TEXT PROVIDED:
————————
# New addition to the girls!



## hydra

Hey everyone! Today I finally picked up my dumbo rex hairless rat, lovingly named Lucy! Shes such a sweetheart, and shes getting to know the girls slowly. THe new cage is set up for the three of them so they will be on equal playing ground. 
I also recieved Lucy from a breeder which makes me feel much more comfortable than picking her up at a random pet shop. The two times I did that I recieved a sick rat. I think its important to get to know the place you're getting your rat before you actually pick one up for keeps. 
Anyways, heres a quick snapshot of the girl!
<3


----------



## Poppyseed

aww adorable! Is she giveing kisses?


----------



## hydra

shes not too kissy yet, but i'm sure lots are yet to come ;-)


----------



## linz_04

SO SO SO CUTE!!! I want a hairless some day.


----------



## hydra

thought i'd share another pic of Lucy


----------



## twitch

she reminds me of my Sweetipie! i love the curly little whiskers


----------



## hydra

thanks! 
today i took some more shots, but heres my favorite, the 3 girls together, lovin' it up!
————————
[Saved entries]
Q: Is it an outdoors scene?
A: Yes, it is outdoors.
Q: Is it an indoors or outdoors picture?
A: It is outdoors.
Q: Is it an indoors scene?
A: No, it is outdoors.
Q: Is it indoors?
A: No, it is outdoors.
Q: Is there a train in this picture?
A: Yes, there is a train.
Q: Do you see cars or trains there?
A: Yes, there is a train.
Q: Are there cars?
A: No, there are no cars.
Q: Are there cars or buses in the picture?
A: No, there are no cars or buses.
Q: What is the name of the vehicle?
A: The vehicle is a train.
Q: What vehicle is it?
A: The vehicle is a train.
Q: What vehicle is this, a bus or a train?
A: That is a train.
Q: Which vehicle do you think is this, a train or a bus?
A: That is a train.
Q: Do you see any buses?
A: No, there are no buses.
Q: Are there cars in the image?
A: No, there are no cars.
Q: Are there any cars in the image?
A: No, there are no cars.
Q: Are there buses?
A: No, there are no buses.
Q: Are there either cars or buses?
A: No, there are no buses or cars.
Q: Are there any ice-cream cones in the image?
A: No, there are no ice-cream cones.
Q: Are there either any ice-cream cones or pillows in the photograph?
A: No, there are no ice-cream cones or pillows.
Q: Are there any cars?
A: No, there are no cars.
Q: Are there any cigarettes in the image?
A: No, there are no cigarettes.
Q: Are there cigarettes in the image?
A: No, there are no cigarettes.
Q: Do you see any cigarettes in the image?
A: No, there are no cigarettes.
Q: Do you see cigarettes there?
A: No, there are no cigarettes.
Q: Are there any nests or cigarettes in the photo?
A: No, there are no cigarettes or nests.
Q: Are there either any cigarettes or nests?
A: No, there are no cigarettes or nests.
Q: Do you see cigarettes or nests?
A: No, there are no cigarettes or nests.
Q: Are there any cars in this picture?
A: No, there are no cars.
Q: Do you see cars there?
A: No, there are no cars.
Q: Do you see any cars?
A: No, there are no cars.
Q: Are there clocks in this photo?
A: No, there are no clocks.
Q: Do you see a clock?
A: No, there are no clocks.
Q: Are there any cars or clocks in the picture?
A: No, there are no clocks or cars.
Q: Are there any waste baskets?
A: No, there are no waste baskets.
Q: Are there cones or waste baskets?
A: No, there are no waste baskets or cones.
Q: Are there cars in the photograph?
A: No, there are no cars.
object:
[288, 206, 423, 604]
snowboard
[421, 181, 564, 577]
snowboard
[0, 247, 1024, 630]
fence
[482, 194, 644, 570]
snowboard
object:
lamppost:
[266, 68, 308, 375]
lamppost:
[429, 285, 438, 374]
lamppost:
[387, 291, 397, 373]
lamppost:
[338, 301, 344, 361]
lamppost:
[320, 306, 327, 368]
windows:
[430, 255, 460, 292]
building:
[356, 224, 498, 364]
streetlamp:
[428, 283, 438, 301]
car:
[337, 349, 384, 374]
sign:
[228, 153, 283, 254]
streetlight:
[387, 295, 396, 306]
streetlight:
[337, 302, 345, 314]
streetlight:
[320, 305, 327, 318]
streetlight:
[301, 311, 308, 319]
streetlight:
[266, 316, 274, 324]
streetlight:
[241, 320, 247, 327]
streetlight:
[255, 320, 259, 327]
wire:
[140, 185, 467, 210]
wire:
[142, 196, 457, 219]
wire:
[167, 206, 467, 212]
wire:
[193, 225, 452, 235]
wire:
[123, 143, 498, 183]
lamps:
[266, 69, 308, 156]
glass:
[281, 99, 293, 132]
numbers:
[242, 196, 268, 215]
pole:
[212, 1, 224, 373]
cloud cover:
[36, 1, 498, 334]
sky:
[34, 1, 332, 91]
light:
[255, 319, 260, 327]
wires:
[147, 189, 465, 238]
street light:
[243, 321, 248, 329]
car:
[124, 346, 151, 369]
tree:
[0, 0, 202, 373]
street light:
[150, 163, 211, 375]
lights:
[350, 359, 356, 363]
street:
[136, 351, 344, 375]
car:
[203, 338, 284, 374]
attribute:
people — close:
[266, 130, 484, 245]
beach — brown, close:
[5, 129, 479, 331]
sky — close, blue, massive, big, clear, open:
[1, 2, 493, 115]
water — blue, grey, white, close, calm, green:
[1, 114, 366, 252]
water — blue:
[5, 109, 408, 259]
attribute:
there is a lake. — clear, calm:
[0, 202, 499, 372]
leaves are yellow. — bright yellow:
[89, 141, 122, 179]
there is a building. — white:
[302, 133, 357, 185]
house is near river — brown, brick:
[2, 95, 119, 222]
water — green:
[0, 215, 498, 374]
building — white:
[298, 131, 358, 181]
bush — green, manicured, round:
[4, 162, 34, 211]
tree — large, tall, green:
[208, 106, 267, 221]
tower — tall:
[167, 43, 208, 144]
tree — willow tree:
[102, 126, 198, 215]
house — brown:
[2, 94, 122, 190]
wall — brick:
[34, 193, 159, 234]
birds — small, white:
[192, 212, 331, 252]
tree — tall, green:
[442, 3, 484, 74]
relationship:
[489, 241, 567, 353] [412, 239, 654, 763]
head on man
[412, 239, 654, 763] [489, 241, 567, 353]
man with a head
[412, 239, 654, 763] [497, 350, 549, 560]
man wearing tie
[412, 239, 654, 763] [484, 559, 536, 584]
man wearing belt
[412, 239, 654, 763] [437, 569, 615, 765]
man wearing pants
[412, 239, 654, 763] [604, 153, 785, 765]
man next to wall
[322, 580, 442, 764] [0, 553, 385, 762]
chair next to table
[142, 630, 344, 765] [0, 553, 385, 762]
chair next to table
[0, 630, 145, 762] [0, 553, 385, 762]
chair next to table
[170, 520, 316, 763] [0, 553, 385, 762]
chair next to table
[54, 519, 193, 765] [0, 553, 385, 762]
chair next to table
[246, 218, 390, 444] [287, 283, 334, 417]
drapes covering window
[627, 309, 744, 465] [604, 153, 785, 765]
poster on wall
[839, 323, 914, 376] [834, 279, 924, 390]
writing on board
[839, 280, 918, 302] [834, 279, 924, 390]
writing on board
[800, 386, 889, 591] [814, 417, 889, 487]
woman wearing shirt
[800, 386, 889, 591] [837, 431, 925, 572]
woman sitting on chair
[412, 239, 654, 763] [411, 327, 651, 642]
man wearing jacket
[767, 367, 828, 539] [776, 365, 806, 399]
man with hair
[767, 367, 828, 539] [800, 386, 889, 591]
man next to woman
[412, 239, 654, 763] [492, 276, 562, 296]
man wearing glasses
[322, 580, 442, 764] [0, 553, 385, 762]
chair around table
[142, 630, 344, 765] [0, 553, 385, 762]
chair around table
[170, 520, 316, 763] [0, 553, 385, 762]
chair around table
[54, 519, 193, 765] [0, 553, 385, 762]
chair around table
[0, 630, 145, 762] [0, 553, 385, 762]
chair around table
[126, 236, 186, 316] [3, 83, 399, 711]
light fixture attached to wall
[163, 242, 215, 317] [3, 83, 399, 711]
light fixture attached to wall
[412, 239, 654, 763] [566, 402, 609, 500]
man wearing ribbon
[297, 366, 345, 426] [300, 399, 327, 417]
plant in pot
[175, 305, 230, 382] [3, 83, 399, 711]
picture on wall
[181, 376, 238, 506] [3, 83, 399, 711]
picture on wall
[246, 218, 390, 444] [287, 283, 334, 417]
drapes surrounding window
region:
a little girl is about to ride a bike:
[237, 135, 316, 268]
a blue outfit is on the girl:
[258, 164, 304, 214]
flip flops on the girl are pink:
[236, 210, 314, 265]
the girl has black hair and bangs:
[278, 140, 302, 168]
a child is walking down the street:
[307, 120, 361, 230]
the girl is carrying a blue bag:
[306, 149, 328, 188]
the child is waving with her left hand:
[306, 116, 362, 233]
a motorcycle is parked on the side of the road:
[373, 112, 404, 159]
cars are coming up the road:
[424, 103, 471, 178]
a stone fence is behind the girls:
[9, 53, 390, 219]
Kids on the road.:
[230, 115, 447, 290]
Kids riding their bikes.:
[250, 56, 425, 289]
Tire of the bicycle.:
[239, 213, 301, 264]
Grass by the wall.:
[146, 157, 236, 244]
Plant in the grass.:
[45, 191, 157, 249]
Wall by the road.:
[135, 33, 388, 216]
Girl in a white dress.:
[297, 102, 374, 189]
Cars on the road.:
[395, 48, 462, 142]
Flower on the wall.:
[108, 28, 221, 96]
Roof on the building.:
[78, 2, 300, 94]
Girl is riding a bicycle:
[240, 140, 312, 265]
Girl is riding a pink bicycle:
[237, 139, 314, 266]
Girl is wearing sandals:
————————
ACTIVITY:
Answer these questions about the forum thread on the new hairless rat:
(a) Where did hydra get Lucy?
(b) How many times did buying at a pet shop leave hydra with a sick rat?
(c) What does twitch say they love about Lucy?

SOLUTION TO THIS TASK:
(a) From a breeder.
(b) Two times.
(c) Her curly little whiskers.